‘Cursed’ warship under Baltic Sea remains incredibly well-preserved

Incredible relics of history lie at the bottom of the Baltic Sea, among which a famed Swedish galleon was found. The giant, 97-foot-long warship, named Mars after the god of war, dates back to the 16th century, and it is remarkably well preserved.

The slow currents and low amount of sediment in the Baltic, as well as the saline waters and absence of shipworms (called mollusks) means there is very little to cause the wooden vessel to decay.

Painting shows the battle that led to the destruction of the famed warship. Public domain

Many explorers have sought to find Mars over the years but have failed. It is commonly believed that there is a curse on the sunken ship.

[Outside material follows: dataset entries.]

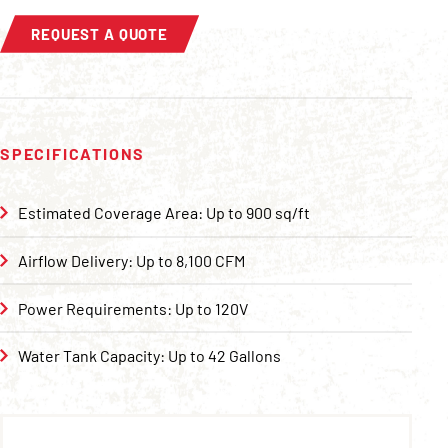
REQUEST A QUOTE
SPECIFICATIONS
Estimated Coverage Area: Up to 900 sq/ft
Airflow Delivery: Up to 8,100 CFM
Power Requirements: Up to 120V
Water Tank Capacity: Up to 42 Gallons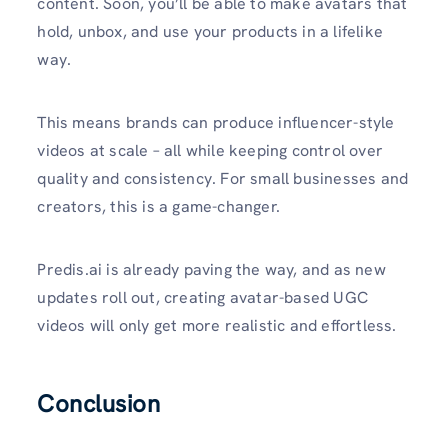
content. Soon, you’ll be able to make avatars that
hold, unbox, and use your products in a lifelike
way.
This means brands can produce influencer-style
videos at scale – all while keeping control over
quality and consistency. For small businesses and
creators, this is a game-changer.
Predis.ai is already paving the way, and as new
updates roll out, creating avatar-based UGC
videos will only get more realistic and effortless.
Conclusion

According to legend, a specter rose from the wreck and used its powers to prevent anyone from finding it.

Maritime researcher Richard Lundgren, part owner of a professional team of divers called Ocean Discovery, has been searching for the notorious vessel for 20 years. And since its discovery in 2011, scientists have been busy studying the find.

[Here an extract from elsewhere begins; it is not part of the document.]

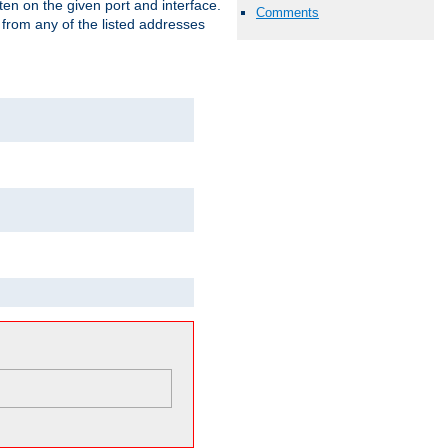
isten on the given port and interface.
Comments
 from any of the listed addresses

The site is littered with cannons and silver coins, which were minted the year prior to the battle when it was destroyed took place, thus confirming the ship’s identity.

Mars was part of the Swedish navy and is said to have been the largest, most formidable warship of its time—part of Europe’s first generation of 3-masted vessels.

Outfitted with over 800 crew and 107 cannons, Mars was a naval powerhouse. King Eric XIV ordered Mars to be built for the purpose of increasing the power of his navy. Although Eric was highly intelligent, it is believed that he suffered from madness. He was hostile toward enemies both beyond his borders and within his own kingdom.

King Eric XIV of Sweden (ruled 1560 to 1568). Public domain

Eric ordered one of his admirals to sail Mars along with a fleet to attack ships near Denmark and Lubeck (what is now part of Germany). In the beginning, Mars seemed unstoppable, though on the second day, she was attacked by fireballs, which, it is believed, ignited gunpowder stores. Mars sank in May 1564 off the coast of the Swedish island of Öland.

Currently, research on the relic continues, with professor of maritime archeology Johan Ronnby making use of 3D computer imaging to recreate the skeletal remains of the warship, rather than disturb its pristine grandeur, in order to share its wonders with the world.